I have a magnetic disk (Radius R, height h) that creates magnetic field lines (axisymmetrical). I simulated the field lines, exported the data and am now trying to fit a function into the data to have a analytical solution for the magnetic flux density of my specific magnet. For several r's fixed I have the magnetic flux Density $B_z(z)$ as well as $B_r(z)$
I need functions of the following form: $B_z(r,z)$ and $B_r(r,z)$ since I think $B_\phi (r,z)$ is $0$. So I am wondering how I need to start.

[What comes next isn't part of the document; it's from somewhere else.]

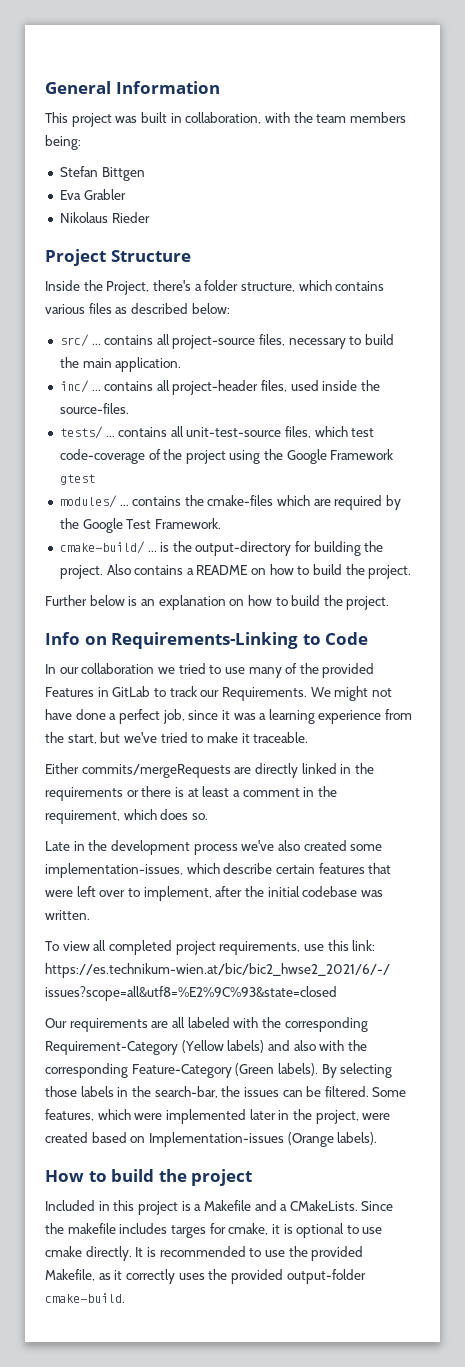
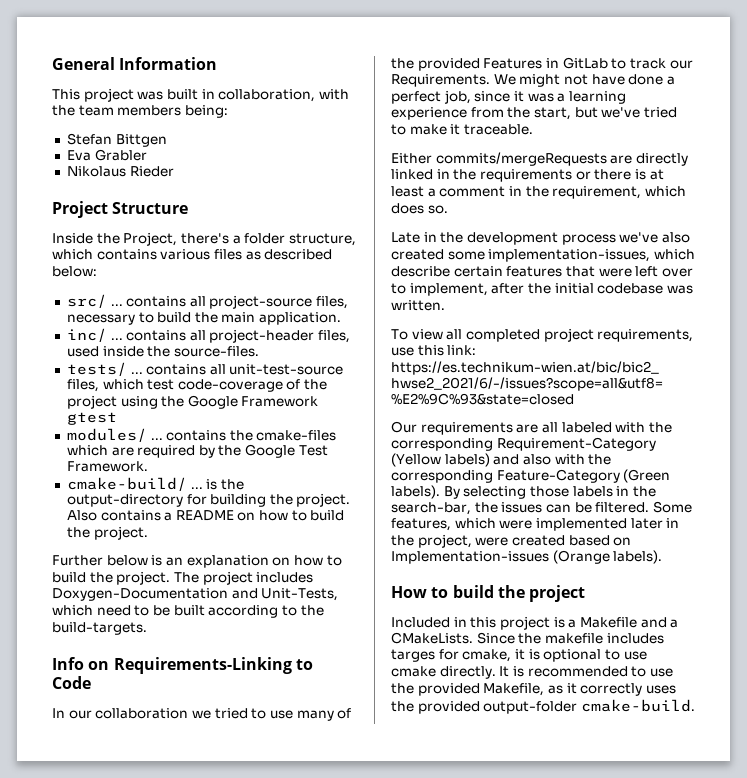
(390, 603) none -> [173,571,314,585] [52,588,339,601] [52,605,324,618] [52,622,147,635] The project includes Doxygen-Documentation and Unit-Tests, which need to be built according to the build-targets.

I found the following equation online but I think its only for the absolute value, not $B_z$ and $B_r$ how I need it:
$$B(r,z) = \frac{\mu_0 m}{4\pi (z^2+r^2)^{\frac{3}{2}}}\sqrt{1+\frac{3z^2}{z^2+r^2}}$$
Can someone help me how my function needs to look? I was thinking something like:
$$B_z(r,z) = \frac{a}{b+((z+c)^2+(r+d)^2)^{\frac{3}{2}}}\sqrt{1+\frac{3z^2}{z^2+r^2}}$$
or am I completely off now? And furthermore, how would I change to cartesian coordinates then?
Many thanks for your help!
Best Answer
My answer will probably be a little off topic, but why do you need this kind of analytical function ? Since you have the magnetic flux density (FEM simulation I guess), you can use any interpolation to get the B value anywhere... Unless you have a very specific need, if you only want to get the value of B anywhere, that is probably the easiest solution. I would use, for instance, scipy.interpolate.griddata or even interp2d if your mesh is regular.
From an academic point of view, the analytical solution of the induced magnetic field of a coil/magnet does not exist without the use of simplifications (ex. being far for the magnet (your equation), near the axe...).